Colette Rangeline en faisait partie. Cette mère de six enfants âgés de 3 à 18 ans bénéficie du dispositif depuis trois ans. Elle perçoit 320 000 ariary (soit un peu plus de 80 dollars), travaille 80 jours par an grâce au programme, et suit des ateliers sur les techniques agricoles et la gestion de l’épargne. Ce revenu est modeste, mais il change tout. Avec l’argent et les formations qu’elle reçoit, la mère de famille a non seulement été en mesure d’économiser et d’accroître sa petite production, mais elle est aussi parvenue, depuis deux ans, à scolariser ses cinq enfants en âge d’aller à l'école et à acheter les fournitures scolaires en temps voulu. Elle envisage même prochainement de se lancer dans l'élevage de poulets.

Le parcours de Colette n’est qu’un témoignage parmi tant d’autres de l'intérêt d’investir dans le potentiel des femmes et de la nécessité d’agir davantage dans ce sens. Le rôle des femmes pour améliorer les conditions de vie des familles et des communautés est absolument crucial, et il est possible de faire en sorte que cette ressource ne soit pas négligée en adoptant les interventions, les politiques et les comportements appropriés.

Hélas, les avancées féminines se heurtent à des obstacles qui semblent souvent insurmontables. Les femmes paient un tribut plus lourd que les hommes à la pauvreté, aux discriminations et à l’exploitation. À Madagascar, elles sont largement exclues de la vie économique et politique, et subissent encore trop souvent le poids de stéréotypes et de normes socioculturelles qui les freinent dans leurs ambitions. Parmi les 151 députés nouvellement élus à l'Assemblée nationale, 24 seulement sont des femmes, tandis que l’actuel gouvernement ne compte que six membres féminins sur 22 ministres au total.

=== Consignes ===
1. D'après l'extrait fourni, combien de femmes comptent parmi les 151 députés nouvellement élus à l'Assemblée nationale ?
2. Dans les entrées, recopiez à l'identique les lignes depuis celle qui contient « name author: (Sw.) Urb. » jusqu'à la fin des entrées, ces deux bornes comprises.
Le texte et les entrées n'ont aucun rapport entre eux.

=== Données fournies ===

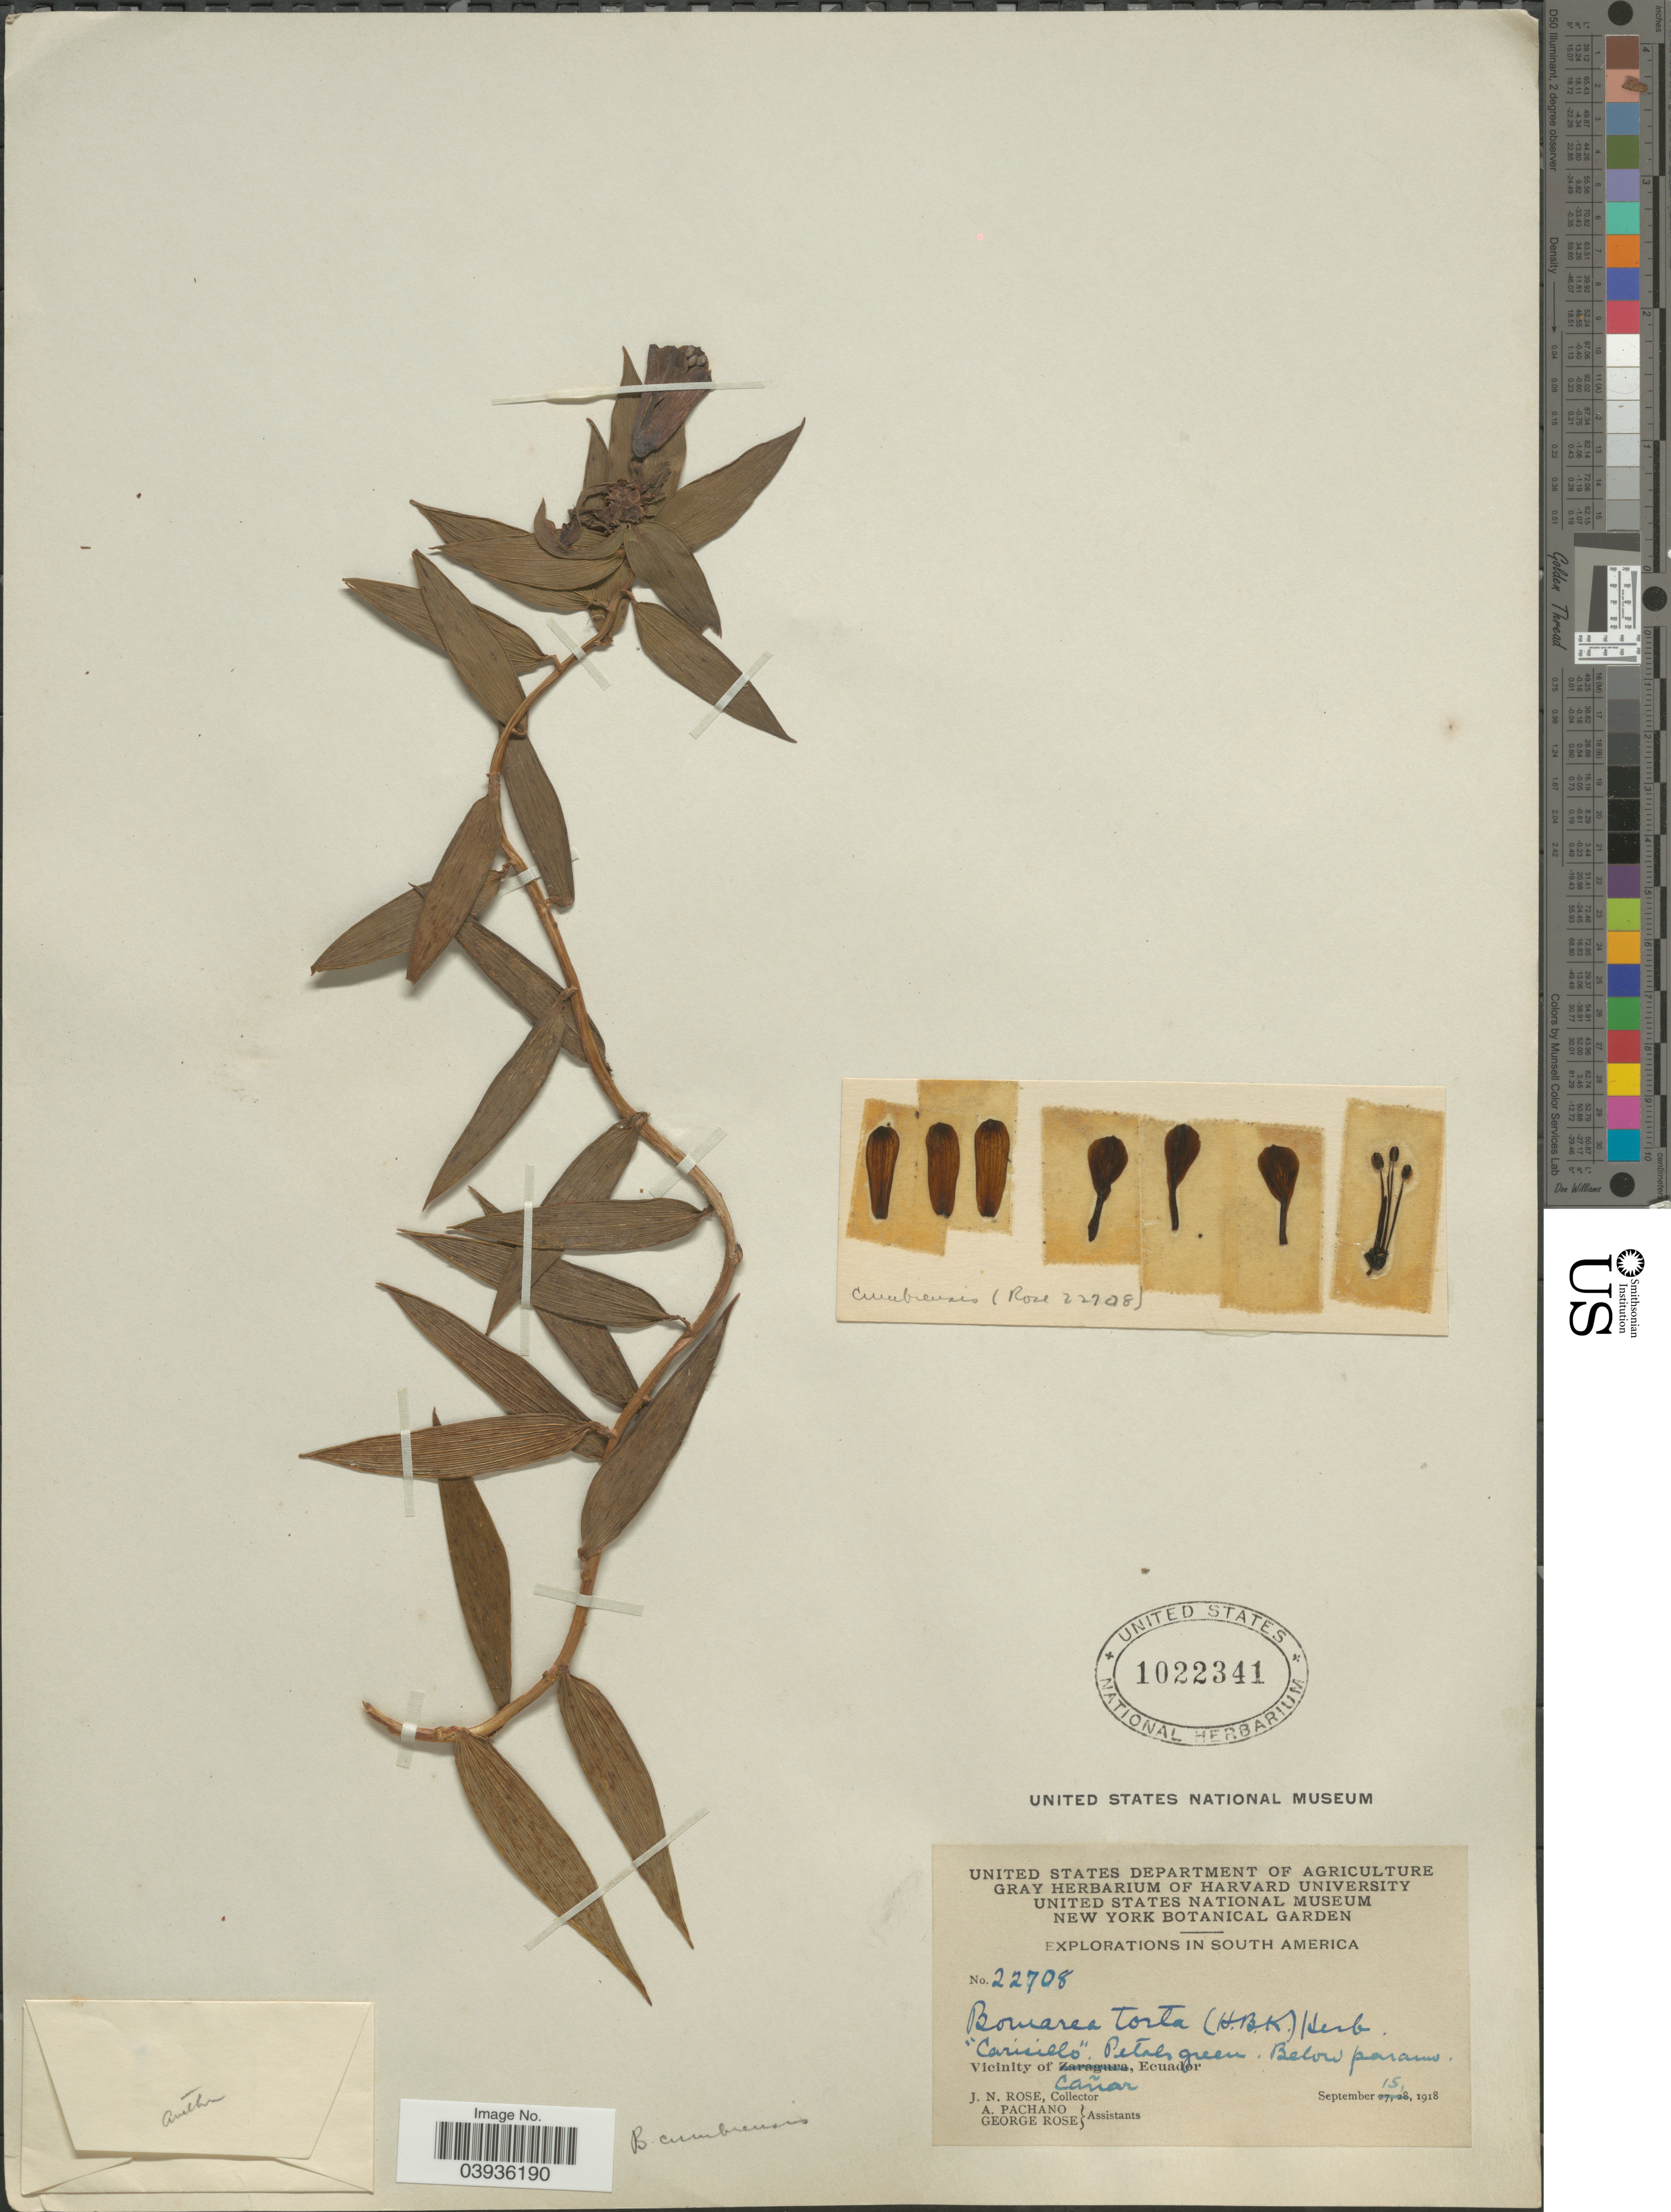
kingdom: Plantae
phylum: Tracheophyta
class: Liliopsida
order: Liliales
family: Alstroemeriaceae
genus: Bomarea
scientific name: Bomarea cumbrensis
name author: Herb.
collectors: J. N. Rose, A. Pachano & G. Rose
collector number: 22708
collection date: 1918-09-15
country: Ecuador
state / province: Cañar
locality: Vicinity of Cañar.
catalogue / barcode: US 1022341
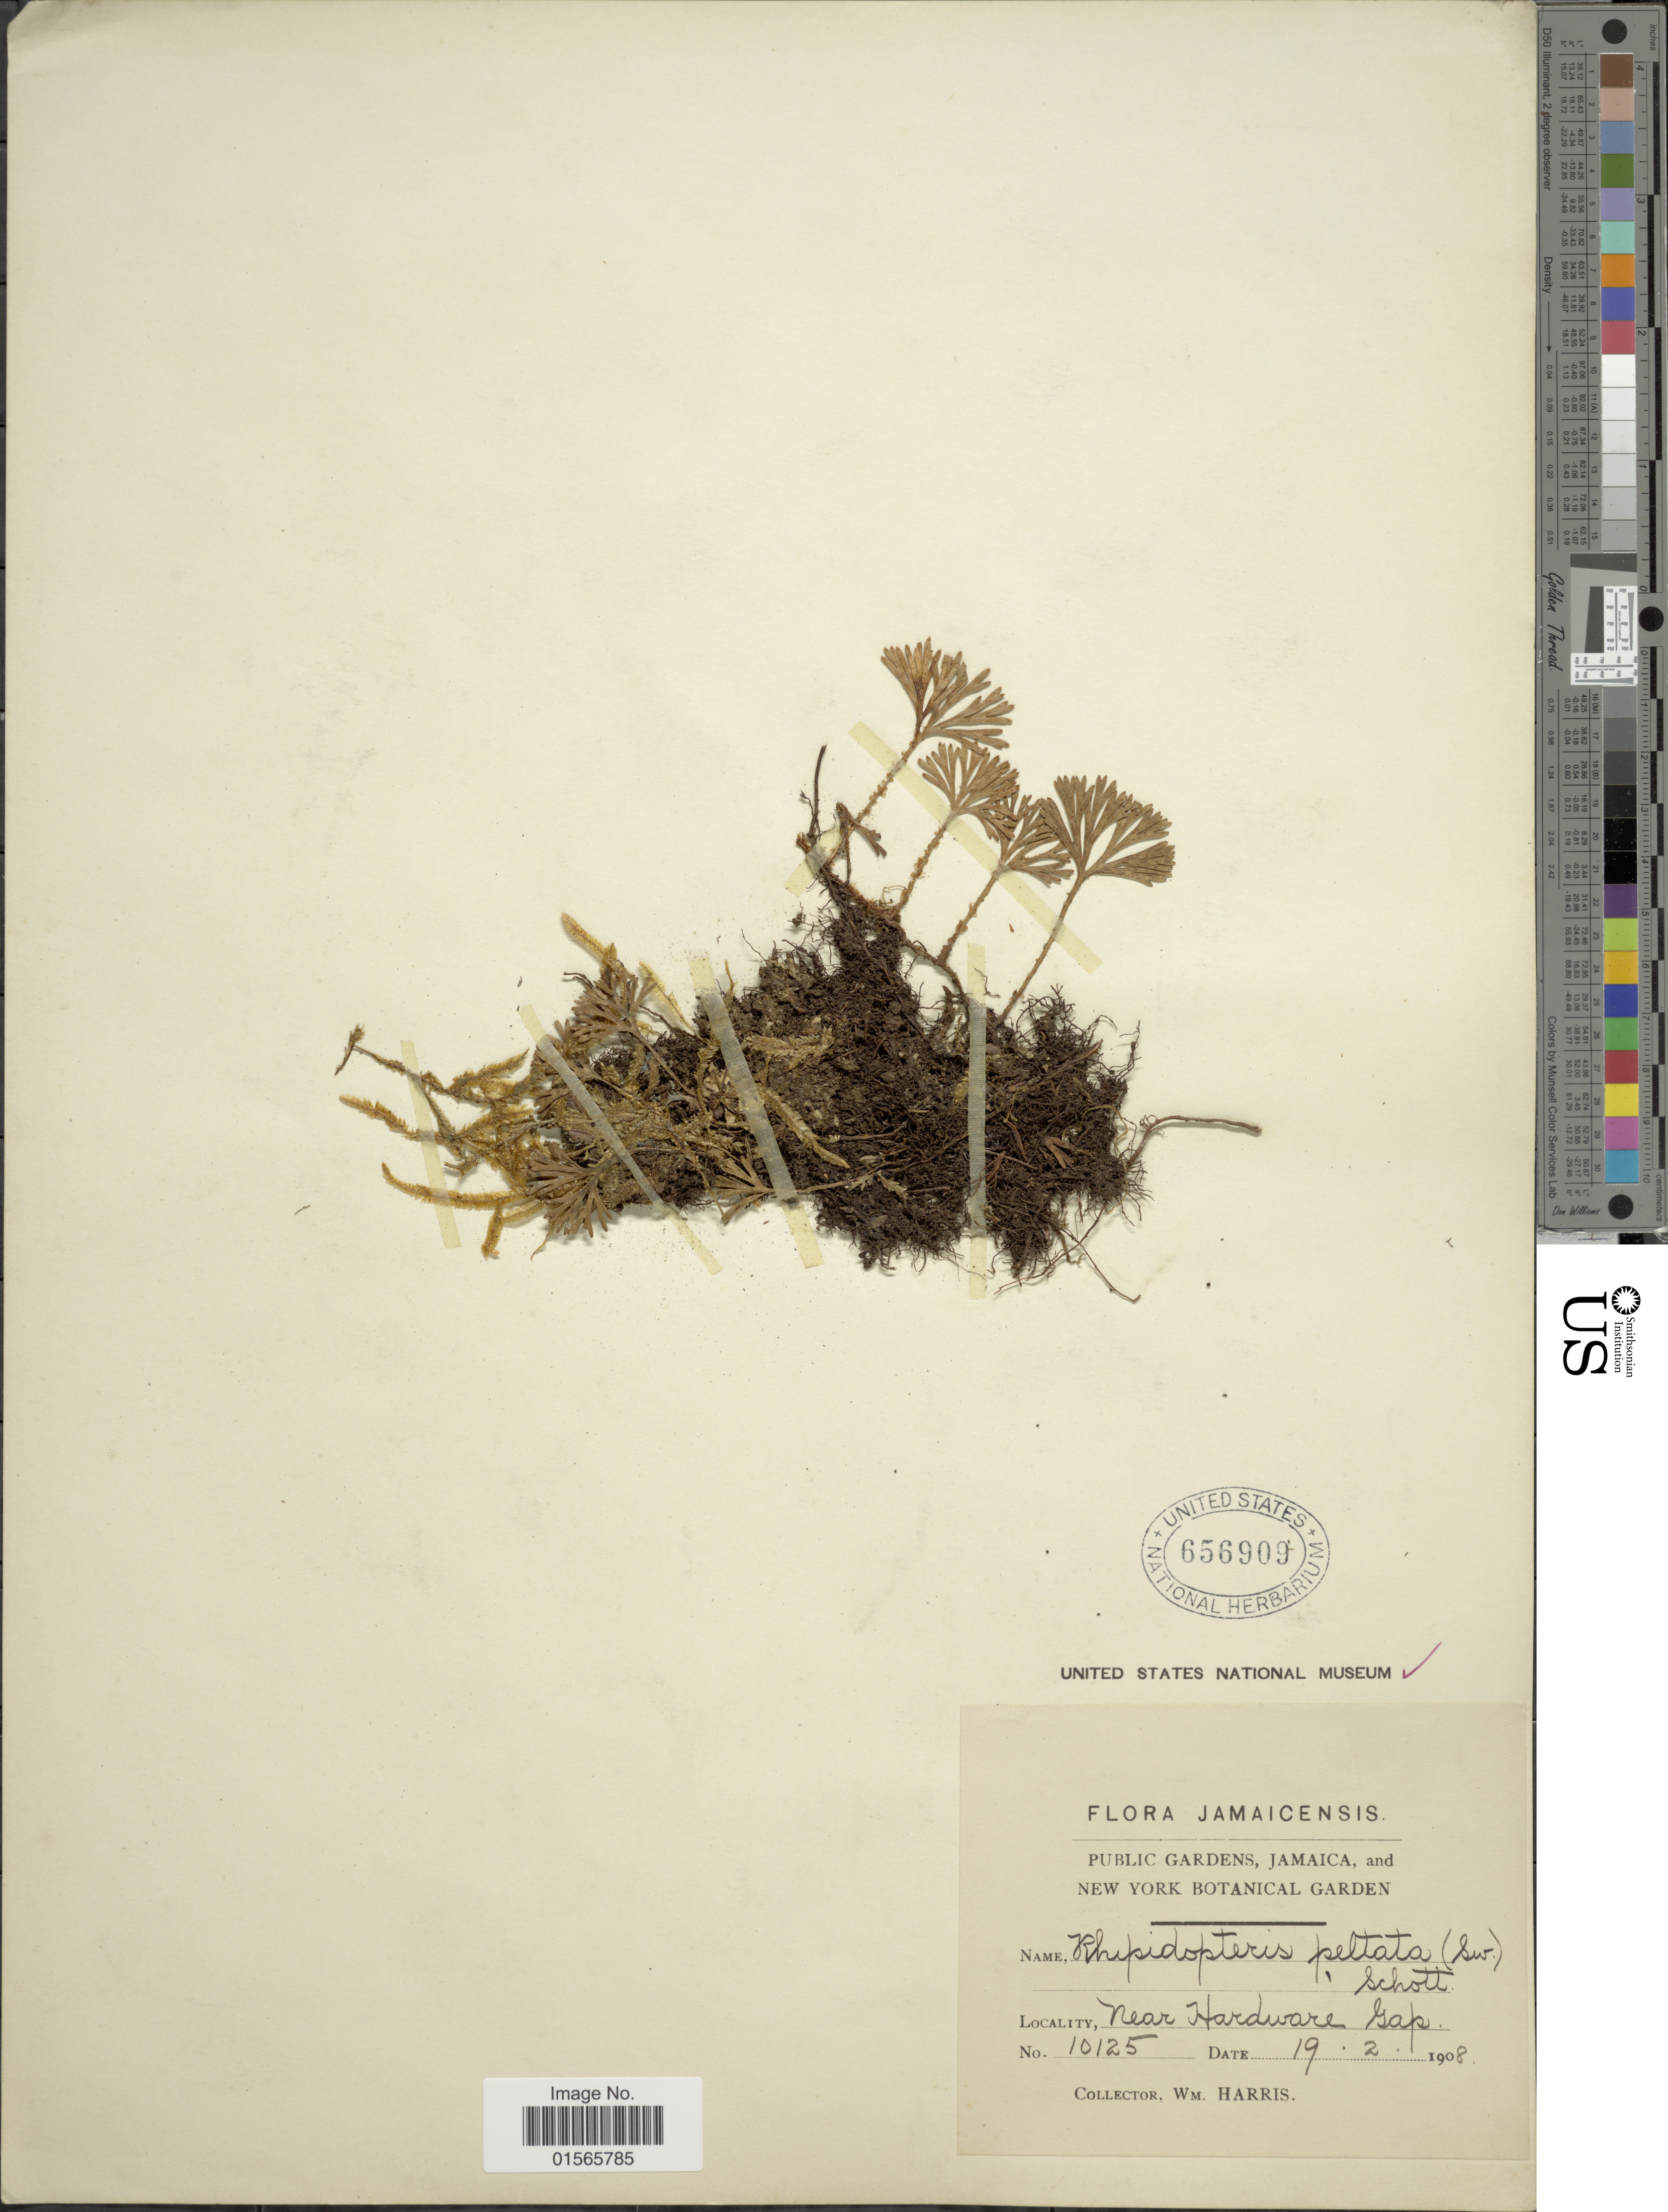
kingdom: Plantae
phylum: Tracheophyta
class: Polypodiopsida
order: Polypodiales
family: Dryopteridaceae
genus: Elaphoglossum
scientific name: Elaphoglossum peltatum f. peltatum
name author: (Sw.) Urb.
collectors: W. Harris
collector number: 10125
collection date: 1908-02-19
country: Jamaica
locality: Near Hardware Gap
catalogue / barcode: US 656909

=== Réponses ===
1. 24 seulement.

2.
name author: (Sw.) Urb.
collectors: W. Harris
collector number: 10125
collection date: 1908-02-19
country: Jamaica
locality: Near Hardware Gap
catalogue / barcode: US 656909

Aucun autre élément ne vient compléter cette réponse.